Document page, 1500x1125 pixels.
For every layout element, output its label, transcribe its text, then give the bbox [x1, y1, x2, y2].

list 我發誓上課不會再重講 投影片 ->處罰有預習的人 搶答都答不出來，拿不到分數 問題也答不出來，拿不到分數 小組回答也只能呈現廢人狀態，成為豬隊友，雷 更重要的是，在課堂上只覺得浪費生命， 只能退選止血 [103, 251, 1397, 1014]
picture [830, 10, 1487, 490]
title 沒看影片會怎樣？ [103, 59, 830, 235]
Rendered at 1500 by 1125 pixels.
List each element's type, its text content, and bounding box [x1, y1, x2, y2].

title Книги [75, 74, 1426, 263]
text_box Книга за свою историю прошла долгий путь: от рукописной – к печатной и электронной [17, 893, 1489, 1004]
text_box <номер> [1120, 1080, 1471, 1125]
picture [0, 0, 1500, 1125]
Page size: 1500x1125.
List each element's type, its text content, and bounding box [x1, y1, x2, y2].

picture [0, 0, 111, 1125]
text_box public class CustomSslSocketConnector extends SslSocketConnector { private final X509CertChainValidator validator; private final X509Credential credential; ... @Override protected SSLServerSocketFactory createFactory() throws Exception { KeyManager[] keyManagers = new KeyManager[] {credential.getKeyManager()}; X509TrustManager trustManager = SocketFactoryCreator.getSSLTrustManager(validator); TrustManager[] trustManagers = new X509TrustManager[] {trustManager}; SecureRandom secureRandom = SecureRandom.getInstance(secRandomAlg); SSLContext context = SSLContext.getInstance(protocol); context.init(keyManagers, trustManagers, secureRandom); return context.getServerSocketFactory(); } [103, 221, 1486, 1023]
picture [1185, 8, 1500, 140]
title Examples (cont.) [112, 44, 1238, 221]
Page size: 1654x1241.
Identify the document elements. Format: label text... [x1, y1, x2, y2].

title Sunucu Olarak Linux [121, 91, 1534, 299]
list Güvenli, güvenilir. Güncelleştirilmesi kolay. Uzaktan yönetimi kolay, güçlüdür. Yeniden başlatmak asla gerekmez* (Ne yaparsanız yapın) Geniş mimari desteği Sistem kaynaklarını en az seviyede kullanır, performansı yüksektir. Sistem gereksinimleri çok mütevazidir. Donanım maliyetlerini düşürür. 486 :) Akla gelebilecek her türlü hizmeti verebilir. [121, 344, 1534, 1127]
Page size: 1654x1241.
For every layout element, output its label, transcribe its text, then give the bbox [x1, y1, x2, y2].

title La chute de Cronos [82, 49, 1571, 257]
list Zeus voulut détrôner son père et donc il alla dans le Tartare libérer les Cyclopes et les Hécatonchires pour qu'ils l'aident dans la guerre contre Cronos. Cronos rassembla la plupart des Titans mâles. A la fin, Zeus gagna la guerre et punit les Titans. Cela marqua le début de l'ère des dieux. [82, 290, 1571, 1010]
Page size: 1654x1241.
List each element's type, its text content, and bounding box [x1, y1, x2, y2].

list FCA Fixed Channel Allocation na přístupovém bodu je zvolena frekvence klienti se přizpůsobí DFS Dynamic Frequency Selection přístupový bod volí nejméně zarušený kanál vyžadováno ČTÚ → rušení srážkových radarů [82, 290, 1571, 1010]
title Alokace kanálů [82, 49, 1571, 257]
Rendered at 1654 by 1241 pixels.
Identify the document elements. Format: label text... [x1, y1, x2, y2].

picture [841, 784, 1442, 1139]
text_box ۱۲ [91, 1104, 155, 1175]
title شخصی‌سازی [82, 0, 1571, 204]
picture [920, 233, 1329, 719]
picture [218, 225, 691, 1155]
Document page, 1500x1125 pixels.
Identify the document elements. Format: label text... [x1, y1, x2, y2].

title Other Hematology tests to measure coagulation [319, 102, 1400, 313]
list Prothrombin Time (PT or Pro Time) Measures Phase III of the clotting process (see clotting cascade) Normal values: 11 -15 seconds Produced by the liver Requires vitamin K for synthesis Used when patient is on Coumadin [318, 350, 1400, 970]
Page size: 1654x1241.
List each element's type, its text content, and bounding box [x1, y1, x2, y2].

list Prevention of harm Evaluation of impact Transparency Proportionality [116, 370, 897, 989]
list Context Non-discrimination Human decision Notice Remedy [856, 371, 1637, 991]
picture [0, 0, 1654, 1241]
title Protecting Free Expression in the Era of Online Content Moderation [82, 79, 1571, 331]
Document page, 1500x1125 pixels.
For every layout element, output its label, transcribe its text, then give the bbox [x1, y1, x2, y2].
▬▬▬
- **AIM**: Could you output the items from the start through the line containing "title 沒看影片會怎樣？ [103, 59, 830, 235]" as a two-column CSV with the header text,answer? Use one row per item, put each field in quotation marks, and replace line breaks with spaces.

- **TASK OUTPUT**:
text,answer
"Document page, 1500x1125 pixels. For every layout element, output its label, transcribe its text, then give the bbox [x1, y1, x2, y2].","list 我發誓上課不會再重講 投影片 ->處罰有預習的人 搶答都答不出來，拿不到分數 問題也答不出來，拿不到分數 小組回答也只能呈現廢人狀態，成為豬隊友，雷 更重要的是，在課堂上只覺得浪費生命， 只能退選止血 [103, 251, 1397, 1014] picture [830, 10, 1487, 490] title 沒看影片會怎樣？ [103, 59, 830, 235]"